Extracted text |
..........

Cisco's 4Q Profits Rise Despite Lower Sales

Net income was up 27% even though sales fell to $4.70 billion from $4.83 billion in the year-ago quarter.

Cisco Systems reported a 27% year-over-year gain in quarterly profit, but the networking equipment maker's slack sales and cautious forecasts offered little evidence of a recovery in the market.

For the fourth quarter of 2003, which ended July 26, the company Wednesday posted net income of $982 million, or 14 cents per share, up from $772 million, or 11 cents per share, in the same quarter last year. Sales were down slightly at $4.70 billion, from $4.83 billion a year ago. Year over year, product revenue was down slightly to $3.86 billion from $4 billion, and services revenue climbed to $840 million from $831 million.

Sales in Cisco's core business of routers and switches were mostly sluggish as the switching market remained challenging. "It's a function of the economy," says Charlie Giancarlo, senior VP and general manager of switching, voice, and carrier systems. Big-business buyers, such as those in investment banks, just aren't buying at the same volume, he says. "It's been the upper-end buyers who are more affected, the buyers who are most aggressive."

..........

What you are asked to do |
From the Cisco earnings report, set down the part starting with "Cisco's 4Q Profits" and going on through "in the market.", word for word. The records that come next are not needed for anything here.

Listed records |
..........

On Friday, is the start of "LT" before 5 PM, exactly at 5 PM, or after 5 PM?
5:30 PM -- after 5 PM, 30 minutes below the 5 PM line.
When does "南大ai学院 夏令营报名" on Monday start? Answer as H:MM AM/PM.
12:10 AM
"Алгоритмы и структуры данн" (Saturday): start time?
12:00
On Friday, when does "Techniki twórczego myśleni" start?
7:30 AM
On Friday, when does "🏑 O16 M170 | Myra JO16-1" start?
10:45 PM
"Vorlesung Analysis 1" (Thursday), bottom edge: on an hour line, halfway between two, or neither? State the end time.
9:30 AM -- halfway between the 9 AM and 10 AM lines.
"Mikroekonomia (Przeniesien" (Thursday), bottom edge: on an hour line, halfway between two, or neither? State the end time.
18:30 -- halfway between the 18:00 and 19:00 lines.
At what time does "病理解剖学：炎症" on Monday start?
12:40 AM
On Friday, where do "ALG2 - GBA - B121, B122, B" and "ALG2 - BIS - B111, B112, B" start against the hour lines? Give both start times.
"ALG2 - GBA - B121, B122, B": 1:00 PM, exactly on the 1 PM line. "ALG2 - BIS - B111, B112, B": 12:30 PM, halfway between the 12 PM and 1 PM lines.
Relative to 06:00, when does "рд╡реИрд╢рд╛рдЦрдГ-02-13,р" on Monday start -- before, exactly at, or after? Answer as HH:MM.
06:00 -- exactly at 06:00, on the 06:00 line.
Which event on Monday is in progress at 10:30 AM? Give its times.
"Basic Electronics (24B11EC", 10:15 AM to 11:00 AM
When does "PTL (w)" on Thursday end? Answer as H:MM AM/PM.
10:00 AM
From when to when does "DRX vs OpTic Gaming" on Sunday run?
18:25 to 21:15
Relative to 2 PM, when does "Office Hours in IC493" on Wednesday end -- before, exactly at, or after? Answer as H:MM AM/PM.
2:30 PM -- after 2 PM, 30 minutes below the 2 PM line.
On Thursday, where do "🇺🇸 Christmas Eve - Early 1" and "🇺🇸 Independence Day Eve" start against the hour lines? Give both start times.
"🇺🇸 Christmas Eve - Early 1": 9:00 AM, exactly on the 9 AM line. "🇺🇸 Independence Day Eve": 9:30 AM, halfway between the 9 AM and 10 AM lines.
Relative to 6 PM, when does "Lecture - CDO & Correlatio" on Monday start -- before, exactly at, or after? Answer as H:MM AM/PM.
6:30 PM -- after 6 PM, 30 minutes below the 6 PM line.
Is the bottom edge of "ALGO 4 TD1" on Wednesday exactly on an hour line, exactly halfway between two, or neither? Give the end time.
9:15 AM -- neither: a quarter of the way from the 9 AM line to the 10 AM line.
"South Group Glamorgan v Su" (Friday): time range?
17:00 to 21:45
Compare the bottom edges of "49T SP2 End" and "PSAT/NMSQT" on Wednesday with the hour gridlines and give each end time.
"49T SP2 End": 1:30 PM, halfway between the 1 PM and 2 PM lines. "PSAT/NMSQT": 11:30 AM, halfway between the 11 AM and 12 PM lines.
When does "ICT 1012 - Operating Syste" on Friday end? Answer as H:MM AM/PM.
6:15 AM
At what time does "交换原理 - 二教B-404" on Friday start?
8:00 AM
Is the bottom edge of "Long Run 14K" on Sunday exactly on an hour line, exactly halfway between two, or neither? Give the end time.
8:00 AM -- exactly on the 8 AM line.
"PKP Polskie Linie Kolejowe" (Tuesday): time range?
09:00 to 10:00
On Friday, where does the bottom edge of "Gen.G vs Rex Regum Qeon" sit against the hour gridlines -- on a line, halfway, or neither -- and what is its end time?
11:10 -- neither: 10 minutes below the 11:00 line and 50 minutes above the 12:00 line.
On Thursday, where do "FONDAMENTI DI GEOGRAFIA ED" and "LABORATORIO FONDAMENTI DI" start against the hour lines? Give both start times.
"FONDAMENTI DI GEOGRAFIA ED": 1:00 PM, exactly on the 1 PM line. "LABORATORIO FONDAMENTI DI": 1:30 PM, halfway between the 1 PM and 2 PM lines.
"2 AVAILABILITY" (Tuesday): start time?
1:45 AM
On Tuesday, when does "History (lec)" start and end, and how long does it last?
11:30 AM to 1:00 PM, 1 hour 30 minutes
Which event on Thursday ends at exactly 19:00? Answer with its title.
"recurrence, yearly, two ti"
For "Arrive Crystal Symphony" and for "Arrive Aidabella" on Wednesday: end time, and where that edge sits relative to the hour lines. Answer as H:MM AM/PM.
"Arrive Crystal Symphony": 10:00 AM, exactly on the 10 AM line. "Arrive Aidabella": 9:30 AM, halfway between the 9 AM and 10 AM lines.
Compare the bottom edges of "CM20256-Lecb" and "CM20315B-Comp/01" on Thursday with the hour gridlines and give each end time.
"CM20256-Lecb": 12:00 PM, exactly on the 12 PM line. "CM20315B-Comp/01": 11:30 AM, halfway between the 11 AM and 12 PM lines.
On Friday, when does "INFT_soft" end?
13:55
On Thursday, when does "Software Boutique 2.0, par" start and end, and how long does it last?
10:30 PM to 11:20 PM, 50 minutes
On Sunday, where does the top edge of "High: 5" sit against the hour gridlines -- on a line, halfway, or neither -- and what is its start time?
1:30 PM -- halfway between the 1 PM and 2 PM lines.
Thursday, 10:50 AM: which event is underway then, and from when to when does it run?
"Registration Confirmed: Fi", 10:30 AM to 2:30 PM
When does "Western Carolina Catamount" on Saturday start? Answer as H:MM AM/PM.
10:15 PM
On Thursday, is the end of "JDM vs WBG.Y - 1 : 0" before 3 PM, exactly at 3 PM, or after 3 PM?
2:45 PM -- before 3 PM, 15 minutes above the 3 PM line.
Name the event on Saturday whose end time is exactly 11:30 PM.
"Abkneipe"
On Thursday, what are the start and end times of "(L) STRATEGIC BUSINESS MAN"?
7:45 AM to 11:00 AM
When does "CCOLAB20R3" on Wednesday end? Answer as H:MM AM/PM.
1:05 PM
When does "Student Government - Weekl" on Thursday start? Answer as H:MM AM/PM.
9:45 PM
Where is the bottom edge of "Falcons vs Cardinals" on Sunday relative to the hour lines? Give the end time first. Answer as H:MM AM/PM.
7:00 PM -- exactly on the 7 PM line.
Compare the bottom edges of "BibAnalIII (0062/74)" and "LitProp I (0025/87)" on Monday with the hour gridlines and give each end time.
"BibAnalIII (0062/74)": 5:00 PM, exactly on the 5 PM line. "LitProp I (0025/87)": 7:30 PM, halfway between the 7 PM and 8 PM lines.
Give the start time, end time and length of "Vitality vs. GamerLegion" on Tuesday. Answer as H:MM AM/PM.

..........

Result for this task |
Cisco's 4Q Profits Rise Despite Lower Sales

Net income was up 27% even though sales fell to $4.70 billion from $4.83 billion in the year-ago quarter.

Cisco Systems reported a 27% year-over-year gain in quarterly profit, but the networking equipment maker's slack sales and cautious forecasts offered little evidence of a recovery in the market.